**RECORDS FOR THIS EXERCISE**
[Start of section]
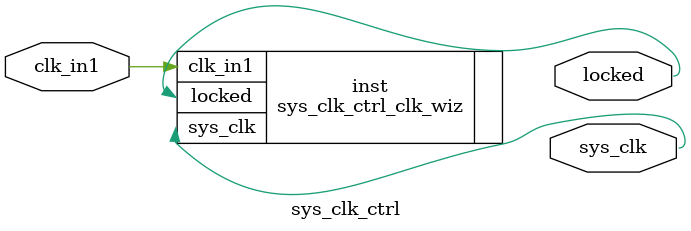
<source format=v>


`timescale 1ps/1ps

(* CORE_GENERATION_INFO = "sys_clk_ctrl,clk_wiz_v6_0_5_0_0,{component_name=sys_clk_ctrl,use_phase_alignment=true,use_min_o_jitter=false,use_max_i_jitter=false,use_dyn_phase_shift=false,use_inclk_switchover=false,use_dyn_reconfig=false,enable_axi=0,feedback_source=FDBK_AUTO,PRIMITIVE=MMCM,num_out_clk=1,clkin1_period=5.000,clkin2_period=10.0,use_power_down=false,use_reset=false,use_locked=true,use_inclk_stopped=false,feedback_type=SINGLE,CLOCK_MGR_TYPE=NA,manual_override=false}" *)

module sys_clk_ctrl 
 (
  // Clock out ports
  output        sys_clk,
  // Status and control signals
  output        locked,
 // Clock in ports
  input         clk_in1
 );

  sys_clk_ctrl_clk_wiz inst
  (
  // Clock out ports  
  .sys_clk(sys_clk),
  // Status and control signals               
  .locked(locked),
 // Clock in ports
  .clk_in1(clk_in1)
  );

endmodule

</source>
[End of section]
**EXERCISE REQUIREMENTS**
Since the pictures are not part of the copy, transcribe only the remaining material, exactly.

**TASK RESULT**
<source format=v>


`timescale 1ps/1ps

(* CORE_GENERATION_INFO = "sys_clk_ctrl,clk_wiz_v6_0_5_0_0,{component_name=sys_clk_ctrl,use_phase_alignment=true,use_min_o_jitter=false,use_max_i_jitter=false,use_dyn_phase_shift=false,use_inclk_switchover=false,use_dyn_reconfig=false,enable_axi=0,feedback_source=FDBK_AUTO,PRIMITIVE=MMCM,num_out_clk=1,clkin1_period=5.000,clkin2_period=10.0,use_power_down=false,use_reset=false,use_locked=true,use_inclk_stopped=false,feedback_type=SINGLE,CLOCK_MGR_TYPE=NA,manual_override=false}" *)

module sys_clk_ctrl 
 (
  // Clock out ports
  output        sys_clk,
  // Status and control signals
  output        locked,
 // Clock in ports
  input         clk_in1
 );

  sys_clk_ctrl_clk_wiz inst
  (
  // Clock out ports  
  .sys_clk(sys_clk),
  // Status and control signals               
  .locked(locked),
 // Clock in ports
  .clk_in1(clk_in1)
  );

endmodule

</source>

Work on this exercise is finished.